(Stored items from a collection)
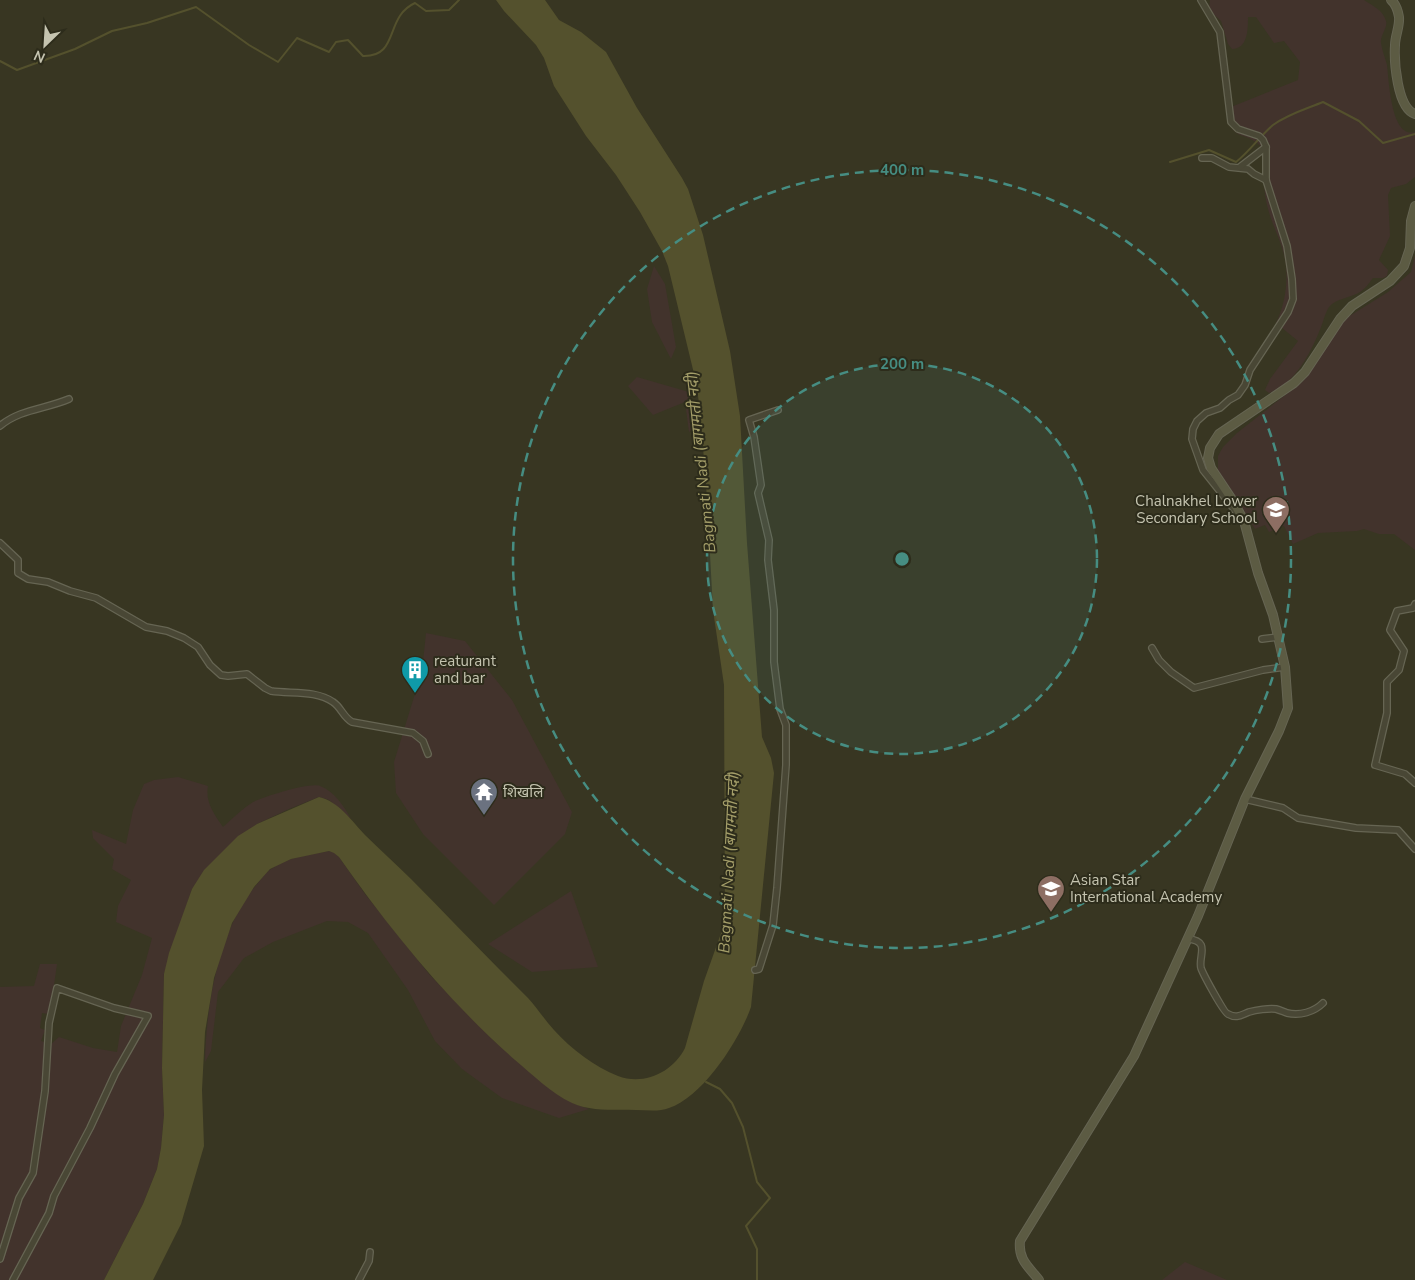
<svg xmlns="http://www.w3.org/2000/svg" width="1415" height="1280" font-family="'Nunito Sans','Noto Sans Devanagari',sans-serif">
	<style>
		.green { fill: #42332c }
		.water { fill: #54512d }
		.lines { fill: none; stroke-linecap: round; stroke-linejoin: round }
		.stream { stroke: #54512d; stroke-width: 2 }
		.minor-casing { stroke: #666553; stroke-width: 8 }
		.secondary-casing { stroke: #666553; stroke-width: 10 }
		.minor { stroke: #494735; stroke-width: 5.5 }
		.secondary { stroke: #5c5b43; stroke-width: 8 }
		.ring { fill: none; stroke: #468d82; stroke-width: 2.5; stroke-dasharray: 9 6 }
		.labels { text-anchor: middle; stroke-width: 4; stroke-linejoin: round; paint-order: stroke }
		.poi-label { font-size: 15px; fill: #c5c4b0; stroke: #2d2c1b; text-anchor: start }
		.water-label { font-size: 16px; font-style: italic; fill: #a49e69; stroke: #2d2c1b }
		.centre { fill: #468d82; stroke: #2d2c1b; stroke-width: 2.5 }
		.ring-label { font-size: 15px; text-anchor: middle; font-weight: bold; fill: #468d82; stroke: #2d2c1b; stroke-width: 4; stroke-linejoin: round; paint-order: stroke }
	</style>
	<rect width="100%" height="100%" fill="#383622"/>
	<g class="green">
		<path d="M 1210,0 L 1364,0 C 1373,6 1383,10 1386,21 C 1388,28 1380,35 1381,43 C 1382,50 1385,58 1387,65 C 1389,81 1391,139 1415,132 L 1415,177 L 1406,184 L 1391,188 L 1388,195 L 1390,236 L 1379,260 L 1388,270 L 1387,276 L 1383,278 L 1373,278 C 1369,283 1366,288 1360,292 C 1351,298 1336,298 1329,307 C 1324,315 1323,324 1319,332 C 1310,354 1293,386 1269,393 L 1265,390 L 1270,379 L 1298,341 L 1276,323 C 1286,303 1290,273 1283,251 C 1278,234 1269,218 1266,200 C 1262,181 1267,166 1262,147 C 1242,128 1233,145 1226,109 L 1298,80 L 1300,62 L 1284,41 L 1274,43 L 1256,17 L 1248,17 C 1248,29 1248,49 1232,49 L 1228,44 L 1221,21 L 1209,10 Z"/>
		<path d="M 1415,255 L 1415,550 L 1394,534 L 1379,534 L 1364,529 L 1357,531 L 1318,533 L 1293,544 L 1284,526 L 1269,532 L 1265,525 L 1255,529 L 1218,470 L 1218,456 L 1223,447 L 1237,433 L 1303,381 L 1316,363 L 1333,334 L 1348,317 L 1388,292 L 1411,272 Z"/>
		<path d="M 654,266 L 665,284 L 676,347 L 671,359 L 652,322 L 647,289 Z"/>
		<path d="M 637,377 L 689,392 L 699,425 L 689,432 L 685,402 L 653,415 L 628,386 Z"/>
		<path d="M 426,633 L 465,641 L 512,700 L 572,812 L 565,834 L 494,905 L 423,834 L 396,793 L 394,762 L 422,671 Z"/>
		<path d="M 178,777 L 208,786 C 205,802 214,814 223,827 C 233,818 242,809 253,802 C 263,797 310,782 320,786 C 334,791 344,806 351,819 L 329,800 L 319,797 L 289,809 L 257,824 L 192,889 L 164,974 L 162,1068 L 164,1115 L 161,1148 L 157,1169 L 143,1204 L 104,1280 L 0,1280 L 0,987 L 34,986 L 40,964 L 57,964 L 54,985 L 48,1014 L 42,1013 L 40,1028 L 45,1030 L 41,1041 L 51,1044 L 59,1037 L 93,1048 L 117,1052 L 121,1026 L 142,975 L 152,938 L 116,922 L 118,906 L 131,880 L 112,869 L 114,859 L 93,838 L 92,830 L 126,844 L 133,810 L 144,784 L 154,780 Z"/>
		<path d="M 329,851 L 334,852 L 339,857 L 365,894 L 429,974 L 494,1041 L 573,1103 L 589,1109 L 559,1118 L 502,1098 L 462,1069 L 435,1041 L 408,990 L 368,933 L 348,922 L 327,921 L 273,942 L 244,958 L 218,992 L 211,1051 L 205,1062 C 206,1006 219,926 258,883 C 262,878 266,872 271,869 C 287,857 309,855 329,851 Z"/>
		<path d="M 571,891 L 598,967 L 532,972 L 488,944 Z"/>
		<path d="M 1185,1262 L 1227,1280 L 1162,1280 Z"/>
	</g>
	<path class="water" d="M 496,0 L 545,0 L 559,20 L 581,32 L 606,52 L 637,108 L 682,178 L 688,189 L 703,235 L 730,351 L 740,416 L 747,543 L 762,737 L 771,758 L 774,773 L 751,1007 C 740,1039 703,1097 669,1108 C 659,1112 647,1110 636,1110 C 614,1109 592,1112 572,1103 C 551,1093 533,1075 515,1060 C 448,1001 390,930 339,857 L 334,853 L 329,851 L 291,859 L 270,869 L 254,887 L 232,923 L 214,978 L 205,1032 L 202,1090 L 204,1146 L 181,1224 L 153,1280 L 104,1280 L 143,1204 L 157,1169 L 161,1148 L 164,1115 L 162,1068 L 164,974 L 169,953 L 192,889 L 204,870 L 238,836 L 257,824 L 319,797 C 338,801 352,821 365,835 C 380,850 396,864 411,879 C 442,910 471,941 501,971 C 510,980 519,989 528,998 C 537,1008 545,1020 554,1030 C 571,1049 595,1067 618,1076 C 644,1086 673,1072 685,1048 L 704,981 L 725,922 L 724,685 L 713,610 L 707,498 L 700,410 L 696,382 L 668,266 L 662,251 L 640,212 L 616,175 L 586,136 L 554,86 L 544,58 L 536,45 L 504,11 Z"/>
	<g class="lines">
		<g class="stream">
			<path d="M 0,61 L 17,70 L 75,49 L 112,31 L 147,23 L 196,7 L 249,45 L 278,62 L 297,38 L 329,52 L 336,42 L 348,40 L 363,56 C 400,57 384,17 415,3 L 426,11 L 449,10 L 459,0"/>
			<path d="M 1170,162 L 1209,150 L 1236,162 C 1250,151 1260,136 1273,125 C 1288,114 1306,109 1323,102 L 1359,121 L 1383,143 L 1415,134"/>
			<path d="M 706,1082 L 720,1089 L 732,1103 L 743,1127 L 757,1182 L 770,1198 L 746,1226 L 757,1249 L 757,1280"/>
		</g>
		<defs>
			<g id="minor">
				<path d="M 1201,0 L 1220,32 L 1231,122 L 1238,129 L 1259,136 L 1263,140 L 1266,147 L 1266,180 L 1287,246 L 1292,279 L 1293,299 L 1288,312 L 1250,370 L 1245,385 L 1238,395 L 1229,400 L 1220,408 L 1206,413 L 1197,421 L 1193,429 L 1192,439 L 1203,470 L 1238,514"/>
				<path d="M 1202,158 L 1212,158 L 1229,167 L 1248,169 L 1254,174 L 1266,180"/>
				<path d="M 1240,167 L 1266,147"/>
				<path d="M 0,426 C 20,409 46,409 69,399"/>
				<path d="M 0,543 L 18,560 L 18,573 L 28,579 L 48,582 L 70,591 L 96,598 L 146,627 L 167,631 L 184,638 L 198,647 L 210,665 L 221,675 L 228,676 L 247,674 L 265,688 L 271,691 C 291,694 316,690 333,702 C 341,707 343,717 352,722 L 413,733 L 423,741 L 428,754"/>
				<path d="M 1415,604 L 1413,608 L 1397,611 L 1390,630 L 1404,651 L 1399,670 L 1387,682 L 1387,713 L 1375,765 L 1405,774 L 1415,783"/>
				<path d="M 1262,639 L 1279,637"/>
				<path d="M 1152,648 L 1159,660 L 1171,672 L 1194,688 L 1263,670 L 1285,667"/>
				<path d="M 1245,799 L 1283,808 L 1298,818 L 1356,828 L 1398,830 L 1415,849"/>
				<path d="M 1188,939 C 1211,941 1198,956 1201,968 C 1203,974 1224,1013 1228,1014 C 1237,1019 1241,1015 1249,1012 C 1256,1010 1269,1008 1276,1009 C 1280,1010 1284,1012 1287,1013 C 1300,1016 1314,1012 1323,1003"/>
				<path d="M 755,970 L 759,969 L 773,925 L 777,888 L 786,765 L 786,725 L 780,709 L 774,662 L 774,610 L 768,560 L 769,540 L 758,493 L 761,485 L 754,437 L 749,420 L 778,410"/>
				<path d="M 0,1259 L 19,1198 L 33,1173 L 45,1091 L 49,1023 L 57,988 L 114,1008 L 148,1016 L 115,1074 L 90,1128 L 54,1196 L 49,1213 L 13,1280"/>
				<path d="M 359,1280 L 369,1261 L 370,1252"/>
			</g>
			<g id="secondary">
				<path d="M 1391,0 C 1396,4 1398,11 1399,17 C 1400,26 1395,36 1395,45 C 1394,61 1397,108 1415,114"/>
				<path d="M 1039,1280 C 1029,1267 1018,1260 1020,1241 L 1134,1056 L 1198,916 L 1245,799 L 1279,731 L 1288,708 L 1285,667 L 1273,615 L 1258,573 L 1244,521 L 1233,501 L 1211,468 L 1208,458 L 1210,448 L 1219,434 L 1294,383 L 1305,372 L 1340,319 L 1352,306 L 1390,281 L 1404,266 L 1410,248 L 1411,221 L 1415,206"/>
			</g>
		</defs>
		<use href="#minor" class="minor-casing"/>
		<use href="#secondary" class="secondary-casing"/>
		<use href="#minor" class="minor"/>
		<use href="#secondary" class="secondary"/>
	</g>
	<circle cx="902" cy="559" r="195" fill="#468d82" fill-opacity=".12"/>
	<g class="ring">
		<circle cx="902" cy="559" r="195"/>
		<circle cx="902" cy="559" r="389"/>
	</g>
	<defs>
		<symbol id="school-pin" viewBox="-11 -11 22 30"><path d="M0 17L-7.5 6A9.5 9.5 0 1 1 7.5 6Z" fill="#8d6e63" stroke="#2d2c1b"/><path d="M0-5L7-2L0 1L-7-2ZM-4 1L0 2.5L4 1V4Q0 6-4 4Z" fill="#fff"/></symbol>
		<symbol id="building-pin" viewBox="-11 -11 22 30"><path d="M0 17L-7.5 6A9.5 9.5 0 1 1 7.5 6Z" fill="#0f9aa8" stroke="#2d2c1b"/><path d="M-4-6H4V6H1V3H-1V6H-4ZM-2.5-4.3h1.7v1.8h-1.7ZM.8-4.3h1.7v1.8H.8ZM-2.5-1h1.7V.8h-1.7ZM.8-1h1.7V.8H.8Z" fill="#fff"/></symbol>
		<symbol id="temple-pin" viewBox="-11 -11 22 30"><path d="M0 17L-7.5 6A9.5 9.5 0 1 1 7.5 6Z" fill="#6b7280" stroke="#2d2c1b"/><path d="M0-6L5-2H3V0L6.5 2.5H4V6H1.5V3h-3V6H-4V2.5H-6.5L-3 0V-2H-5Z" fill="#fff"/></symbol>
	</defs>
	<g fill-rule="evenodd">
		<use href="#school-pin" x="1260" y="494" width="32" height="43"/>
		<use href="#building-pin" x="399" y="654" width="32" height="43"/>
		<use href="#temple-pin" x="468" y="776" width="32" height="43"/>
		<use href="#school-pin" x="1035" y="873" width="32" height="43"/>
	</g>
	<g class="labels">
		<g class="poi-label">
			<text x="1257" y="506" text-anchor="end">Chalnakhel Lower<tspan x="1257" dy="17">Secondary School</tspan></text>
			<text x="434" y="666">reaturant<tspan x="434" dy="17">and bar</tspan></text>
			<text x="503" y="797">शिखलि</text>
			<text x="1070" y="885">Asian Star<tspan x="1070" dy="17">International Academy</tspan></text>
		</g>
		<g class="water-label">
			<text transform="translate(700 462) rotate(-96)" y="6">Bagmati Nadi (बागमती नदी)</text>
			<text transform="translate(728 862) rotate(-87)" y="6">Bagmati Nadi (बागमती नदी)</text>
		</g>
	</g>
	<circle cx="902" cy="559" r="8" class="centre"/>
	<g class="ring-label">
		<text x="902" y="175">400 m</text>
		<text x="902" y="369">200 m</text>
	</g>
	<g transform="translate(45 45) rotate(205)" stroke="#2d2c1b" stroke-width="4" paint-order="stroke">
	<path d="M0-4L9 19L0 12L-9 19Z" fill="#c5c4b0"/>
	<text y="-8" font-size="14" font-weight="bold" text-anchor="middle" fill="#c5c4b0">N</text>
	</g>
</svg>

--

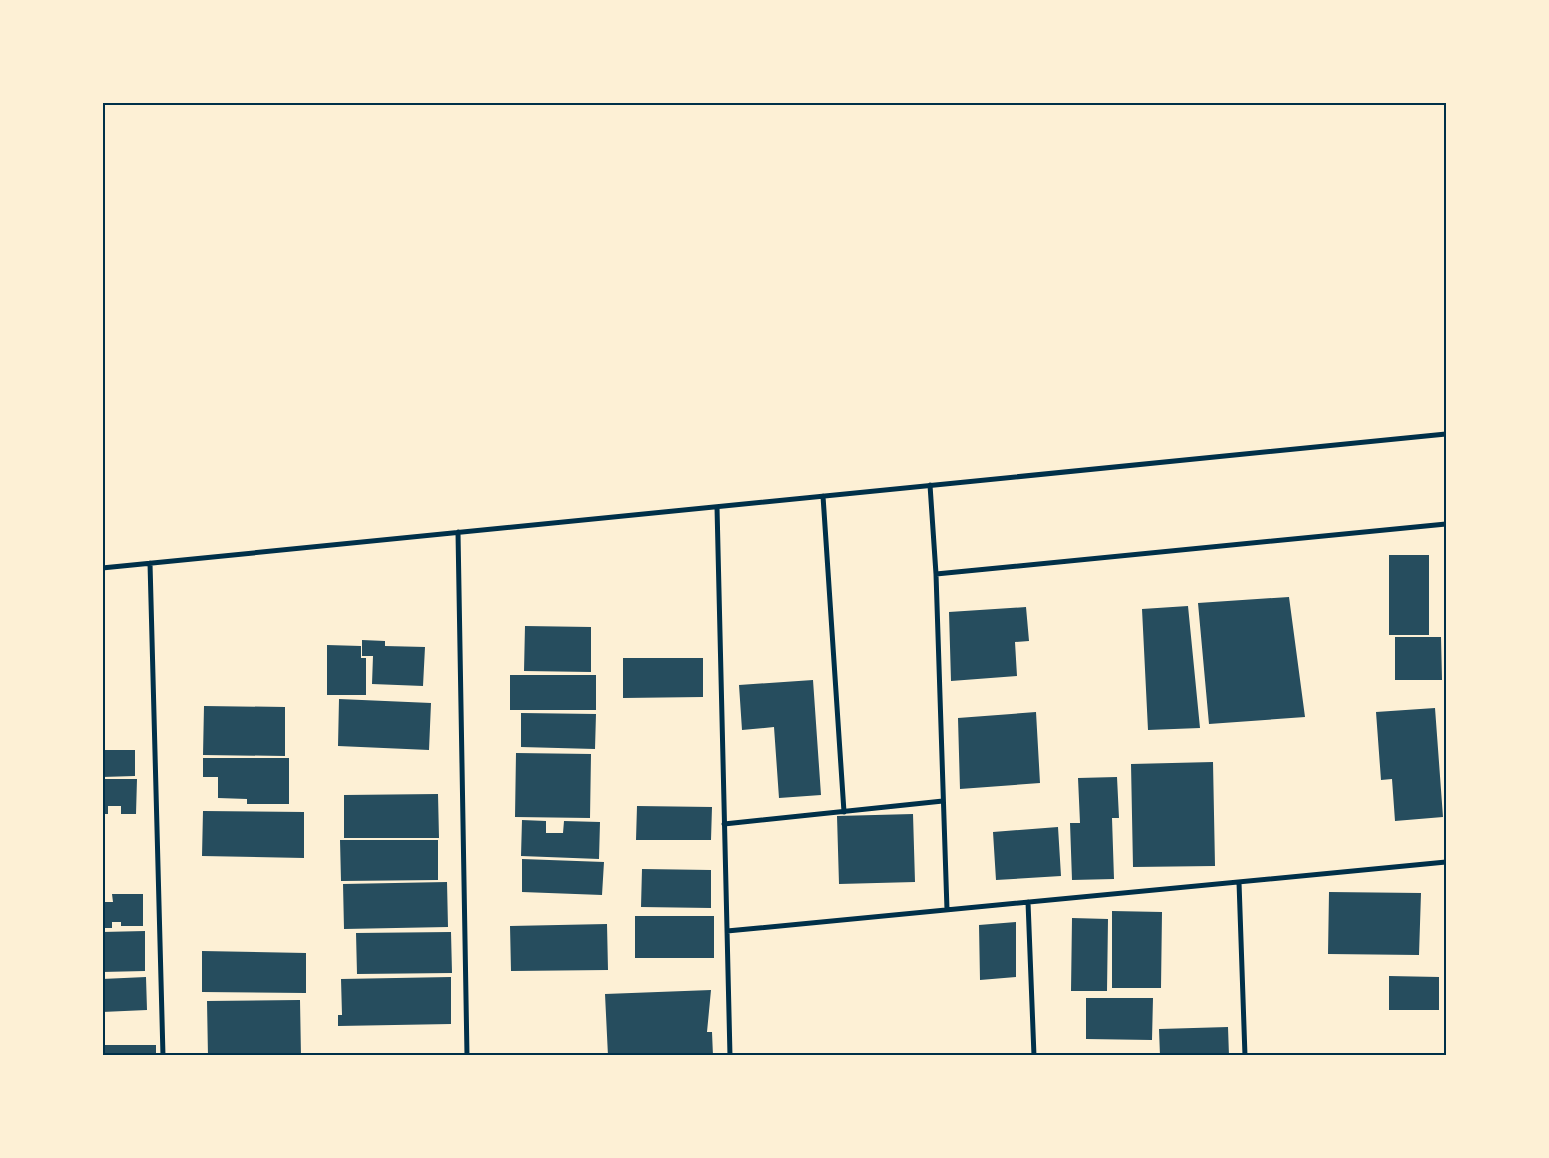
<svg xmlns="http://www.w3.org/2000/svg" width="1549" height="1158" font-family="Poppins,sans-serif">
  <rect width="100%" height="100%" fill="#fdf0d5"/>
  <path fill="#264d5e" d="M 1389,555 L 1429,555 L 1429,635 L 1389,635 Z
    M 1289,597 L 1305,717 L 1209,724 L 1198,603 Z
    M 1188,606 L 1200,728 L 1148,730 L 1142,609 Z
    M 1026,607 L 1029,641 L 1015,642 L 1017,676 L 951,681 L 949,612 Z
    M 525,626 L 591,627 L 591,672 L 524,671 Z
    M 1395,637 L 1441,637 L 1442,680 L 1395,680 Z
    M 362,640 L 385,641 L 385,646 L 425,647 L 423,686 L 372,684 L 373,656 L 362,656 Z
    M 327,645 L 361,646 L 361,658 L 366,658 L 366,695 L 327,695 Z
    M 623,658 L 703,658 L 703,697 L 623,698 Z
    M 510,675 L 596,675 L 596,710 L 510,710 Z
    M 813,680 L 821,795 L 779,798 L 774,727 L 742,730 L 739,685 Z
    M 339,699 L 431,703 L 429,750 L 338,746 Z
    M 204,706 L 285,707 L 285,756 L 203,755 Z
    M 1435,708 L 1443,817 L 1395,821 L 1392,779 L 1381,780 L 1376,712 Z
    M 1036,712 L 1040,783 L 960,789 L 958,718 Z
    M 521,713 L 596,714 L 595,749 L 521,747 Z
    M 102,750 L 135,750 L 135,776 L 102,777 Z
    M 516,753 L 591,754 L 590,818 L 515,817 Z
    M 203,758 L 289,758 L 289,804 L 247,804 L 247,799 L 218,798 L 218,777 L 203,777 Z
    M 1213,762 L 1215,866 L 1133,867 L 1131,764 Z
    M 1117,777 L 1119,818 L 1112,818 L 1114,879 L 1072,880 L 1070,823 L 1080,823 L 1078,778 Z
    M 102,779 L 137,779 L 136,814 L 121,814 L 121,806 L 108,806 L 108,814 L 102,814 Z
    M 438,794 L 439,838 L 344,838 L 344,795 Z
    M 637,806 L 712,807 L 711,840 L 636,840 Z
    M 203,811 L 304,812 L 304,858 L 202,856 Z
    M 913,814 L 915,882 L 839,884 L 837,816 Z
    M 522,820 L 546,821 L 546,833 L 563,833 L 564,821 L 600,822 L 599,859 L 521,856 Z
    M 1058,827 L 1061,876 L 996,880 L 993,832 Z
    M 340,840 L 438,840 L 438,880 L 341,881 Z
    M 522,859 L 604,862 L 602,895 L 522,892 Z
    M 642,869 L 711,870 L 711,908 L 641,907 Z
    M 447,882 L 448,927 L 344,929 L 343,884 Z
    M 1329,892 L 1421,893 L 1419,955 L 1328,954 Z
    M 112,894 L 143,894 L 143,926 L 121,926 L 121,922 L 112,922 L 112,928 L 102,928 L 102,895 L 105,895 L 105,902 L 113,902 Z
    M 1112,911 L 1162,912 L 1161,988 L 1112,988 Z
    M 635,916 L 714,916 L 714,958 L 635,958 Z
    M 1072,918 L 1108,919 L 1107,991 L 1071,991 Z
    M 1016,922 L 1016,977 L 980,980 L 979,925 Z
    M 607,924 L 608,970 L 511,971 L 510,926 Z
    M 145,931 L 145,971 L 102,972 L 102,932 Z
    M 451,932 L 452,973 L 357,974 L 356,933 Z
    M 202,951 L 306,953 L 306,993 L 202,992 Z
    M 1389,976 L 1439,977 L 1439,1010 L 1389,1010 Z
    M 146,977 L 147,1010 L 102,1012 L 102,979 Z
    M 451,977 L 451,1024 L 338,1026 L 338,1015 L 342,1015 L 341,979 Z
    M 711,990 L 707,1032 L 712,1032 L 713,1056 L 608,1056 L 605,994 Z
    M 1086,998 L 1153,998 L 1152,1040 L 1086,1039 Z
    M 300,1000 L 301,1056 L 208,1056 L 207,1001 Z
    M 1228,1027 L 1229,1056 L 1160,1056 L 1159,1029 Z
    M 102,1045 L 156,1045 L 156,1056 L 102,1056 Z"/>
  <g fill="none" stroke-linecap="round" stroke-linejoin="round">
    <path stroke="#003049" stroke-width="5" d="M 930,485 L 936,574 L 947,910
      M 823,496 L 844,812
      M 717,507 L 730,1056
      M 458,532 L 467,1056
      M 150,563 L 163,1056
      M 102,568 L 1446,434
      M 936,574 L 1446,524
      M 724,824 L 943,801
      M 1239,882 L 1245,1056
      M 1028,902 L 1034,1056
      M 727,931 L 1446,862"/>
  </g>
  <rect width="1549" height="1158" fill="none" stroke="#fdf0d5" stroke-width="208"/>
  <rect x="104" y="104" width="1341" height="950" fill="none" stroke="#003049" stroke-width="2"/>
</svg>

• Exercise: In the entries above, find each line with "lines" and list it.

• Response to this exercise:
		.lines { fill: none; stroke-linecap: round; stroke-linejoin: round }
	<g class="lines">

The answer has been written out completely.